**Exercise brief**
Repeat the data below exactly. Include each line.

**Data provided**
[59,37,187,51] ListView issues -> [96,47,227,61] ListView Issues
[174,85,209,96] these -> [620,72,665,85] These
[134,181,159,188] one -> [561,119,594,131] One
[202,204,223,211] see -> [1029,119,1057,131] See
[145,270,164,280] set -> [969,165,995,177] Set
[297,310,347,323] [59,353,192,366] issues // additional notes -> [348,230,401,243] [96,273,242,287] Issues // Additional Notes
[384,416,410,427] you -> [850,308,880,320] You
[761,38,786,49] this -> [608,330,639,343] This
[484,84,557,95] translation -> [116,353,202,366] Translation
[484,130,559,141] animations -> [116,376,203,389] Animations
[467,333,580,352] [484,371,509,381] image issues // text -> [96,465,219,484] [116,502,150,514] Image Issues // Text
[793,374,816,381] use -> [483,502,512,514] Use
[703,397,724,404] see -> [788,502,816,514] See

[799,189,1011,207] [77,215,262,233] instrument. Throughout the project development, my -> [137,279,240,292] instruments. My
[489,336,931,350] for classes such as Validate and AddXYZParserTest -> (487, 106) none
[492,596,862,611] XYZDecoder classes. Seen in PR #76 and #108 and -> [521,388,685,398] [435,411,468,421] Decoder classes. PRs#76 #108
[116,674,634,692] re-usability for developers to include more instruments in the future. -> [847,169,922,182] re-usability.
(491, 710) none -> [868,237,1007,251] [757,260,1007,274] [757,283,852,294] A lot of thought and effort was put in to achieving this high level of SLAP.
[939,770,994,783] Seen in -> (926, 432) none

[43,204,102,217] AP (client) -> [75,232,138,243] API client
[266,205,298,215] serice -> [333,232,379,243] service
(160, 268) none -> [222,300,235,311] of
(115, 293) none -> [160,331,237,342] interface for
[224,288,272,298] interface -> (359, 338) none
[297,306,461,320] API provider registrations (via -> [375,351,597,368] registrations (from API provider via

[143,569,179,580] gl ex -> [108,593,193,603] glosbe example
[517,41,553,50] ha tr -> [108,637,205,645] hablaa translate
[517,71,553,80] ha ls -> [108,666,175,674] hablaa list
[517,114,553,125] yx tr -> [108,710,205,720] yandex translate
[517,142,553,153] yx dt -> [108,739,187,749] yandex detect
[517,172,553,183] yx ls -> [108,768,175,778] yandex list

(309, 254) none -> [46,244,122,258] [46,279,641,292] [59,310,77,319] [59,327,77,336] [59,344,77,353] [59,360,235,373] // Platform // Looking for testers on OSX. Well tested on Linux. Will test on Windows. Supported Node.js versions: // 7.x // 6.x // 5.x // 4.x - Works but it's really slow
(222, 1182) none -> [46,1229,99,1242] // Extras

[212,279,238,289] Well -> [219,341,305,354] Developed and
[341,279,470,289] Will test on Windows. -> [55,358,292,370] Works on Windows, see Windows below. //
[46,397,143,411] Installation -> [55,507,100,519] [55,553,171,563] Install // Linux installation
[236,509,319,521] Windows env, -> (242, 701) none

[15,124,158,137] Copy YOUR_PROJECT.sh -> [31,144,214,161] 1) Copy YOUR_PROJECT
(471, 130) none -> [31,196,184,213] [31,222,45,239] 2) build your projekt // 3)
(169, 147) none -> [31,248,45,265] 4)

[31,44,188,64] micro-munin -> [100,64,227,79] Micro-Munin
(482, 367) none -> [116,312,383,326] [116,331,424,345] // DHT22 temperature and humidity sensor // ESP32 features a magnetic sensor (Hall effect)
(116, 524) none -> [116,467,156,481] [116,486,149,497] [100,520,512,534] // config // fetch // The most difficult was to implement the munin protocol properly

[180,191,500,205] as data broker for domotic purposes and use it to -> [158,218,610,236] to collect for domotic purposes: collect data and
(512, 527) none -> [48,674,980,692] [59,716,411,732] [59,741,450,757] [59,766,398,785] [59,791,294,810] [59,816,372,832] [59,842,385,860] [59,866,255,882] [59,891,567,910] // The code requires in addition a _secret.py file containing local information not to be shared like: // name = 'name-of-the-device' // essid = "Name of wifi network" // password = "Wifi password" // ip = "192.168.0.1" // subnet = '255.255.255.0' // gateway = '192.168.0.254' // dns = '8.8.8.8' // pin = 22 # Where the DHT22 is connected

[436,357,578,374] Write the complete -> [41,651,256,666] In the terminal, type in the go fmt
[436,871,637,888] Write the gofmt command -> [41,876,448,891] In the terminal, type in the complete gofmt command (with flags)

**Result of this exercise**
[59,37,187,51] ListView issues -> [96,47,227,61] ListView Issues
[174,85,209,96] these -> [620,72,665,85] These
[134,181,159,188] one -> [561,119,594,131] One
[202,204,223,211] see -> [1029,119,1057,131] See
[145,270,164,280] set -> [969,165,995,177] Set
[297,310,347,323] [59,353,192,366] issues // additional notes -> [348,230,401,243] [96,273,242,287] Issues // Additional Notes
[384,416,410,427] you -> [850,308,880,320] You
[761,38,786,49] this -> [608,330,639,343] This
[484,84,557,95] translation -> [116,353,202,366] Translation
[484,130,559,141] animations -> [116,376,203,389] Animations
[467,333,580,352] [484,371,509,381] image issues // text -> [96,465,219,484] [116,502,150,514] Image Issues // Text
[793,374,816,381] use -> [483,502,512,514] Use
[703,397,724,404] see -> [788,502,816,514] See

[799,189,1011,207] [77,215,262,233] instrument. Throughout the project development, my -> [137,279,240,292] instruments. My
[489,336,931,350] for classes such as Validate and AddXYZParserTest -> (487, 106) none
[492,596,862,611] XYZDecoder classes. Seen in PR #76 and #108 and -> [521,388,685,398] [435,411,468,421] Decoder classes. PRs#76 #108
[116,674,634,692] re-usability for developers to include more instruments in the future. -> [847,169,922,182] re-usability.
(491, 710) none -> [868,237,1007,251] [757,260,1007,274] [757,283,852,294] A lot of thought and effort was put in to achieving this high level of SLAP.
[939,770,994,783] Seen in -> (926, 432) none

[43,204,102,217] AP (client) -> [75,232,138,243] API client
[266,205,298,215] serice -> [333,232,379,243] service
(160, 268) none -> [222,300,235,311] of
(115, 293) none -> [160,331,237,342] interface for
[224,288,272,298] interface -> (359, 338) none
[297,306,461,320] API provider registrations (via -> [375,351,597,368] registrations (from API provider via

[143,569,179,580] gl ex -> [108,593,193,603] glosbe example
[517,41,553,50] ha tr -> [108,637,205,645] hablaa translate
[517,71,553,80] ha ls -> [108,666,175,674] hablaa list
[517,114,553,125] yx tr -> [108,710,205,720] yandex translate
[517,142,553,153] yx dt -> [108,739,187,749] yandex detect
[517,172,553,183] yx ls -> [108,768,175,778] yandex list

(309, 254) none -> [46,244,122,258] [46,279,641,292] [59,310,77,319] [59,327,77,336] [59,344,77,353] [59,360,235,373] // Platform // Looking for testers on OSX. Well tested on Linux. Will test on Windows. Supported Node.js versions: // 7.x // 6.x // 5.x // 4.x - Works but it's really slow
(222, 1182) none -> [46,1229,99,1242] // Extras

[212,279,238,289] Well -> [219,341,305,354] Developed and
[341,279,470,289] Will test on Windows. -> [55,358,292,370] Works on Windows, see Windows below. //
[46,397,143,411] Installation -> [55,507,100,519] [55,553,171,563] Install // Linux installation
[236,509,319,521] Windows env, -> (242, 701) none

[15,124,158,137] Copy YOUR_PROJECT.sh -> [31,144,214,161] 1) Copy YOUR_PROJECT
(471, 130) none -> [31,196,184,213] [31,222,45,239] 2) build your projekt // 3)
(169, 147) none -> [31,248,45,265] 4)

[31,44,188,64] micro-munin -> [100,64,227,79] Micro-Munin
(482, 367) none -> [116,312,383,326] [116,331,424,345] // DHT22 temperature and humidity sensor // ESP32 features a magnetic sensor (Hall effect)
(116, 524) none -> [116,467,156,481] [116,486,149,497] [100,520,512,534] // config // fetch // The most difficult was to implement the munin protocol properly

[180,191,500,205] as data broker for domotic purposes and use it to -> [158,218,610,236] to collect for domotic purposes: collect data and
(512, 527) none -> [48,674,980,692] [59,716,411,732] [59,741,450,757] [59,766,398,785] [59,791,294,810] [59,816,372,832] [59,842,385,860] [59,866,255,882] [59,891,567,910] // The code requires in addition a _secret.py file containing local information not to be shared like: // name = 'name-of-the-device' // essid = "Name of wifi network" // password = "Wifi password" // ip = "192.168.0.1" // subnet = '255.255.255.0' // gateway = '192.168.0.254' // dns = '8.8.8.8' // pin = 22 # Where the DHT22 is connected

[436,357,578,374] Write the complete -> [41,651,256,666] In the terminal, type in the go fmt
[436,871,637,888] Write the gofmt command -> [41,876,448,891] In the terminal, type in the complete gofmt command (with flags)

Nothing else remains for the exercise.